# Cq De Aj1g



## Chris Bowne (May 23, 2013)

Just signed onto this Web site while doing research on my late father in law's surviving over 40 days adrift in a lifeboat after his ship was torpedoed.. We never knew the name of the ship, but it may have been the City of Flint - see the Ship Research forum thread on that ship.
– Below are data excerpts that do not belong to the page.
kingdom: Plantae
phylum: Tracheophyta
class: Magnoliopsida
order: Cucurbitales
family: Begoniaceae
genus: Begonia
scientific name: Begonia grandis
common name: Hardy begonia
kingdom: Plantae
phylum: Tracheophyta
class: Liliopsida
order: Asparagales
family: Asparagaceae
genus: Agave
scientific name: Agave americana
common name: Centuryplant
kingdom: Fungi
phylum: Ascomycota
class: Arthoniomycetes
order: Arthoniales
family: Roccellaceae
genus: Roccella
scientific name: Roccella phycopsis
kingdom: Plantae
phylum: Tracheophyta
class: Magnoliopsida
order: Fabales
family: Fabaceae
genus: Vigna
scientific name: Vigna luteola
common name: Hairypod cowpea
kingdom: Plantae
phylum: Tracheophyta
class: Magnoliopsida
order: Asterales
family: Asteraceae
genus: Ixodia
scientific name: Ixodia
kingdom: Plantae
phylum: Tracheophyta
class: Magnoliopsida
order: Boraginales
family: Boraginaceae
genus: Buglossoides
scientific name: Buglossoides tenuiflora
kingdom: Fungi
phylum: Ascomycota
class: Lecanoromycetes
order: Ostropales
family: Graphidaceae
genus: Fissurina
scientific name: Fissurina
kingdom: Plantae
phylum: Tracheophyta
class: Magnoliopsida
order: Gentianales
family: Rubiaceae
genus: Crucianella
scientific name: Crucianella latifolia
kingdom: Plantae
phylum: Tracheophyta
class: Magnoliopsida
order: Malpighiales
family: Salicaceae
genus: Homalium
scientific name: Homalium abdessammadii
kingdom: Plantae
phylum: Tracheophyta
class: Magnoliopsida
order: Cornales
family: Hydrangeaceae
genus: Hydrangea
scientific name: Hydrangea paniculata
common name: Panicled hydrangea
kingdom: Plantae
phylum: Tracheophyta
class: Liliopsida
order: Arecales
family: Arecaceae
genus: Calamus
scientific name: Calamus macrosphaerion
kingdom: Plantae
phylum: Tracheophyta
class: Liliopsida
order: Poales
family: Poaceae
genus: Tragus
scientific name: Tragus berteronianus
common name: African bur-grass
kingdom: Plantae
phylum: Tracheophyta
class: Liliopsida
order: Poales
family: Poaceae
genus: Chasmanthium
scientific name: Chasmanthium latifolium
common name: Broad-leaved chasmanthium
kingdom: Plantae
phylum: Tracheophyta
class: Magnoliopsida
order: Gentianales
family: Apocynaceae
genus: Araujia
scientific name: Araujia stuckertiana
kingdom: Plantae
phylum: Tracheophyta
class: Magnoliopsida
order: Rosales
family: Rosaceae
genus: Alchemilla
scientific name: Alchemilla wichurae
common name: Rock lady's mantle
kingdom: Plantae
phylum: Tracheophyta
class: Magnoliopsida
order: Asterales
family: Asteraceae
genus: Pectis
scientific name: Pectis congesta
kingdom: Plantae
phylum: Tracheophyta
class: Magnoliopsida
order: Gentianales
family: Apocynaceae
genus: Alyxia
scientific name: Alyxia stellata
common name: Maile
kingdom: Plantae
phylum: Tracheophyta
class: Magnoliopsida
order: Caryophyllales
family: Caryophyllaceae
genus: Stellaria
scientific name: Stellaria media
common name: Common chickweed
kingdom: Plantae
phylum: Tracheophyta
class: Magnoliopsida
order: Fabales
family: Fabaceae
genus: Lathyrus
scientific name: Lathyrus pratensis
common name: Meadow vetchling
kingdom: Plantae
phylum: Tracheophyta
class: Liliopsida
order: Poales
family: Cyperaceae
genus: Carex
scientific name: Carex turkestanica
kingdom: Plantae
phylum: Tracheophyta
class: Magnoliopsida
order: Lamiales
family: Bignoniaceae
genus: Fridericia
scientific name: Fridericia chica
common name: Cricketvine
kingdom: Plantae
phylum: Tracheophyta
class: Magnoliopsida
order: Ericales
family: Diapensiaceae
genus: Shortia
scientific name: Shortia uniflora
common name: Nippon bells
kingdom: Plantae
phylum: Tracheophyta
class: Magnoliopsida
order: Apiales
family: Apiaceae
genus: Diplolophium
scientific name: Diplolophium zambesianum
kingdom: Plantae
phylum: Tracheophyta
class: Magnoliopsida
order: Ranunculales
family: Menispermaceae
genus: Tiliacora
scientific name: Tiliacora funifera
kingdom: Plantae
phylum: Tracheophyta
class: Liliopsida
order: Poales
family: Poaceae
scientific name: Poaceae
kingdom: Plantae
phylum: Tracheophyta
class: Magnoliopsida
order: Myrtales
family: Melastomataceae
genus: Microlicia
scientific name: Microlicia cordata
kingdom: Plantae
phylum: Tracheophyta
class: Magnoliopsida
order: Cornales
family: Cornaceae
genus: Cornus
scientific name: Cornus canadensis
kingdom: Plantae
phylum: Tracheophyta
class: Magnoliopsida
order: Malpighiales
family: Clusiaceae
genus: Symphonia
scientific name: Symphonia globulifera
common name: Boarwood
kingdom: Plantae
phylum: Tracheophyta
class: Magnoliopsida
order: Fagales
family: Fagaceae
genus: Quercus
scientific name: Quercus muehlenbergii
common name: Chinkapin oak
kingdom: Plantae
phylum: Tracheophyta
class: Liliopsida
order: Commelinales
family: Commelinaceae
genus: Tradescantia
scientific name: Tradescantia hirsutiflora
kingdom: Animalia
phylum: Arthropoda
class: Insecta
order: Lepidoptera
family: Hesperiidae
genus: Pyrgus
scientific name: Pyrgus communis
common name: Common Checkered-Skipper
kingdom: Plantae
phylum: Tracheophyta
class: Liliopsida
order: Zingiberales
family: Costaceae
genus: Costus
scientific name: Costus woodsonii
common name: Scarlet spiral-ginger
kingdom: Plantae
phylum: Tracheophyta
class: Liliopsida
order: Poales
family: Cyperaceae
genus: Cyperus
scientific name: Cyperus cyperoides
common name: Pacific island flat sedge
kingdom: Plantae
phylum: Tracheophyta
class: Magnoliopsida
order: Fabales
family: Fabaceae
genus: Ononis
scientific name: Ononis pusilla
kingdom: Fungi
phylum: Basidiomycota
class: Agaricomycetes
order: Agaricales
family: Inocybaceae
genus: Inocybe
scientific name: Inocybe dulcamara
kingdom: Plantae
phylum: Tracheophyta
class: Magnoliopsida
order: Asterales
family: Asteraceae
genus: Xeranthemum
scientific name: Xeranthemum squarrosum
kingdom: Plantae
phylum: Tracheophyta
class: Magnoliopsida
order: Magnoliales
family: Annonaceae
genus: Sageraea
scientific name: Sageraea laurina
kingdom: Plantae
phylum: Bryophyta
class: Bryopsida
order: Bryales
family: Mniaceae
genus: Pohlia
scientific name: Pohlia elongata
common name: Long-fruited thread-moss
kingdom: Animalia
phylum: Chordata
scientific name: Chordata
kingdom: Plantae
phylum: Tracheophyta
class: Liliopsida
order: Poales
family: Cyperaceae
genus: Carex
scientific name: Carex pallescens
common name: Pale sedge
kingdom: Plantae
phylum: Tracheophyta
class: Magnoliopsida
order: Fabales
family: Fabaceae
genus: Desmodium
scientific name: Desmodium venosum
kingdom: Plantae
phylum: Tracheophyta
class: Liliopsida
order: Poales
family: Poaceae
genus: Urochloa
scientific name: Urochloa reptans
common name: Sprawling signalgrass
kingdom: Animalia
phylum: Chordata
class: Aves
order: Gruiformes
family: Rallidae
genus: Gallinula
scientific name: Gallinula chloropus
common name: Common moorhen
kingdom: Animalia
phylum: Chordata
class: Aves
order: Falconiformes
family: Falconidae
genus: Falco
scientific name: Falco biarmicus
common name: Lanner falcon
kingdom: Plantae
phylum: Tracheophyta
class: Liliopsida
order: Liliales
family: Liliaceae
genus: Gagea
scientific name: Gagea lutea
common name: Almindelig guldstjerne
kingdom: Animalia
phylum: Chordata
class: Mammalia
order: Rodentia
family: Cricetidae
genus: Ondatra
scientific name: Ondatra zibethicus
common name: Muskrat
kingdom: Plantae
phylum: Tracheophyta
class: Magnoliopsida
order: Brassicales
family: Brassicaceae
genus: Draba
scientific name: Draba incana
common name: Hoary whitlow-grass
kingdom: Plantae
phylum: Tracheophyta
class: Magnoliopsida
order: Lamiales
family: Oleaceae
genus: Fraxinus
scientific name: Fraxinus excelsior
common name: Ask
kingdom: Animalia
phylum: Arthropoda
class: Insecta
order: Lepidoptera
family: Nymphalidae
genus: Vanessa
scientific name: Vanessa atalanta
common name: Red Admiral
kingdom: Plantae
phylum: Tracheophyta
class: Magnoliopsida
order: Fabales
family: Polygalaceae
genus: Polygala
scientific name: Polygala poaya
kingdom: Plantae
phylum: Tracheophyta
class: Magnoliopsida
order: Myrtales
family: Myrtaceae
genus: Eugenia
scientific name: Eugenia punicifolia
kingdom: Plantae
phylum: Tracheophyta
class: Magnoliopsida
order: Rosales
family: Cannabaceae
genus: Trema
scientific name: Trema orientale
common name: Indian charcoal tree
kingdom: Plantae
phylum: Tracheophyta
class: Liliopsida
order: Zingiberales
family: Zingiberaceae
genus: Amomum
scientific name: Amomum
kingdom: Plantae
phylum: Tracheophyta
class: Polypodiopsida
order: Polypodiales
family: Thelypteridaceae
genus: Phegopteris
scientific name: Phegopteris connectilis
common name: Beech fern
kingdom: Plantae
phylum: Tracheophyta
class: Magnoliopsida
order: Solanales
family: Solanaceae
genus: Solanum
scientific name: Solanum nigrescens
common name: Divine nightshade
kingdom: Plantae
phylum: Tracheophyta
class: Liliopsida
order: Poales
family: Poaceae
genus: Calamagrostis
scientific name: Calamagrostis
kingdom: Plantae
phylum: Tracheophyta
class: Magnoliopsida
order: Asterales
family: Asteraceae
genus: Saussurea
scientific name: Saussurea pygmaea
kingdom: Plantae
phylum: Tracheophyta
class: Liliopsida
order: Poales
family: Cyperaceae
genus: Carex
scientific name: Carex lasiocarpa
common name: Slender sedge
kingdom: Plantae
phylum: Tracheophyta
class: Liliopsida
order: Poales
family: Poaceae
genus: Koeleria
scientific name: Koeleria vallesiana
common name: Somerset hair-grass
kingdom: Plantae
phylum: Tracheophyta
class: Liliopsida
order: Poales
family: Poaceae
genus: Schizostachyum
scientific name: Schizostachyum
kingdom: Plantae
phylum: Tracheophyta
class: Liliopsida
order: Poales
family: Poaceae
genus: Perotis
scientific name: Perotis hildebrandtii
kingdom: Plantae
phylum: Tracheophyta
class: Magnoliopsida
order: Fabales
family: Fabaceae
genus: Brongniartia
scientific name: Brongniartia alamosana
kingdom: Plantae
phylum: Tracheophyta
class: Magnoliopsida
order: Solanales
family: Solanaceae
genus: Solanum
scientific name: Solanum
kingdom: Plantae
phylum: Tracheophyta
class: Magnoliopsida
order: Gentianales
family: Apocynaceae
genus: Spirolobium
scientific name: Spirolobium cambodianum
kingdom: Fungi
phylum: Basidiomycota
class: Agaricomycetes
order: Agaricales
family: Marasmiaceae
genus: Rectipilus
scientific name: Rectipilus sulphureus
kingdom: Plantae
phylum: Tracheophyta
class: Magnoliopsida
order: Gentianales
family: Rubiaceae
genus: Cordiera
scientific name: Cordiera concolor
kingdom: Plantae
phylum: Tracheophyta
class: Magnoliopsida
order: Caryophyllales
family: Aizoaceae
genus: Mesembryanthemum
As for me, I have been pounding brass for over 46 years as a ham, and for the last thirty of so years have specialized within the hobby in collecting, restoring, and operating vintage military radio gear, including ground, aircraft, and Navy set, such as the TCS-12s, TCM, RBB/RBC. Looking forward to QSOing here in the Radio Room forum
Since there seems to be many Brits on here, shoild also mention I run a WS19 MKII set up - one of my favortites.

Chris Bowne
AJ1G
Stonington, CT


----------



## hawkey01 (Mar 15, 2006)

Chris,

on behalf of the Moderating team welcome to SN. Enjoy all we have to offer.

Hawkey01


----------



## Searcher2004 (May 3, 2012)

Chris Bowne said:


> Just signed onto this Web site while doing research on my late father in law's surviving over 40 days adrift in a lifeboat after his ship was torpedoed.. We never knew the name of the ship, but it may have been the City of Flint - see the Ship Research forum thread on that ship.
> 
> As for me, I have been pounding brass for over 46 years as a ham, and for the last thirty of so years have specialized within the hobby in collecting, restoring, and operating vintage military radio gear, including ground, aircraft, and Navy set, such as the TCS-12s, TCM, RBB/RBC. Looking forward to QSOing here in the Radio Room forum
> Since there seems to be many Brits on here, shoild also mention I run a WS19 MKII set up - one of my favortites.
> ...


Welcome Chris,

I'm sure you'll find some help here with your researches, I found quite a bit about my father's troop ship out to the Far East back in early 1942, some very helpful people here.

Good to see another vintage collector and user! Have a TCS station, a BC-669, AN/GRC-9 and a BC-610E amongst my collection plus quite a bit of ham gear from the old days, UK and US types. Spend about 1% time operating and 99% fixing the gear!

73

Roger Basford/G3VKM Norfolk, England.


----------